A comparison of lexeme and speech syllables in Dutch
Schiller, N. O., Meyer, A. S., Baayen, R. H., & Levelt, W. J. M.
A comparison of lexeme and speech syllables in Dutch. Journal of Quantitative Linguistics, 3
The CELEX lexical database includes a list of Dutch syllables and their frequencies, based on syllabification of isolated word forms. In connected speech, however, sentence-level phonological rules can modify the syllables and their token frequencies. In order to estimate the changes syllables may undergo in connected speech, an empirical investigation was carried out. A large Dutch text corpus (TROUW) was transcribed, processed by word level rules, and syllabified. The resulting lexeme syllables were evaluated by comparing them to the CELEX lexical database for Dutch.
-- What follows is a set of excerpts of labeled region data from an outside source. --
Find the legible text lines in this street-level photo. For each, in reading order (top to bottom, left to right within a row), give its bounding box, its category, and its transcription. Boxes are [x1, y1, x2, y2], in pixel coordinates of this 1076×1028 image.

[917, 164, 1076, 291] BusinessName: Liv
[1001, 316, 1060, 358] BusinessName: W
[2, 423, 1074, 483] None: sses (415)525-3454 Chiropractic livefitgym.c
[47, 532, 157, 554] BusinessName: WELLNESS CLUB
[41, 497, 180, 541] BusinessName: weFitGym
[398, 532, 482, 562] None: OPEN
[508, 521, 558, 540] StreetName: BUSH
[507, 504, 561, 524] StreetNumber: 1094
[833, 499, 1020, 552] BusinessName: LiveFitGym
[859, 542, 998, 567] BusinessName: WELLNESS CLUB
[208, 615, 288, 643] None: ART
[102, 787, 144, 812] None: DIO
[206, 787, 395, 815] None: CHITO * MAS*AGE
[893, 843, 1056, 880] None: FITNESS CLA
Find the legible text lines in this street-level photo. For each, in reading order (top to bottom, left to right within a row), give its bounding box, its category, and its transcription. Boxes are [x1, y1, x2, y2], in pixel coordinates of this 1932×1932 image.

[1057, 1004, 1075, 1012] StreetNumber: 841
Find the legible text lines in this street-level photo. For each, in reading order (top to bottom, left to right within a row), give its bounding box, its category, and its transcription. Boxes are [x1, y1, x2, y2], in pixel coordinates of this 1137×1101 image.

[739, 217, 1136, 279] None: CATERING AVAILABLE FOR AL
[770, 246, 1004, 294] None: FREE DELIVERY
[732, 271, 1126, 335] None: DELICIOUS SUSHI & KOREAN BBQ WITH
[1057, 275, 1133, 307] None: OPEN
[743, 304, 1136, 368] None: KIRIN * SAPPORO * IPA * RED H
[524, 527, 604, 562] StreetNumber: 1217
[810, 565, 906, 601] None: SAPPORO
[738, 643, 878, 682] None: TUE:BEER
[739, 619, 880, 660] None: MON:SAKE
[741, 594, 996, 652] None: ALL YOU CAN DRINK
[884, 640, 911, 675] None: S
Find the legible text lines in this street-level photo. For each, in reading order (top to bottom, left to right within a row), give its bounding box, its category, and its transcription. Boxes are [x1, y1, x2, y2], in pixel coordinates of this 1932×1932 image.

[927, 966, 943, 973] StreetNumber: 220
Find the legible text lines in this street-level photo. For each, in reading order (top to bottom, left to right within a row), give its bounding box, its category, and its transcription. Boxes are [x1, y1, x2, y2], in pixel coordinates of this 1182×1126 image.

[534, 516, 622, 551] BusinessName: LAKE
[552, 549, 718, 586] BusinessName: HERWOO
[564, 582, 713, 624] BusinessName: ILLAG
Then additional phonological sentence-level rules were applied to the TROUW corpus, and the frequencies of the resulting connected speech syllables were compared with those of the lexeme syllables from TROUW. The overall correlation between lexeme and speech syllables was very high. However, speech syllables generally had more complex CV structures than lexeme syllables. Implications of the results for research involving syllables are discussed. With respect to the notion of a mental syllabary (a store for precompiled articulatory programs for syllables, see Levelt & Wheeldon, 1994) this study revealed an interesting statistical result. The calculation of the cumulative syllable frequencies showed that 85% of the syllable tokens in Dutch can be covered by the 500 most frequent syllable types, which makes the idea of a syllabary very attractive.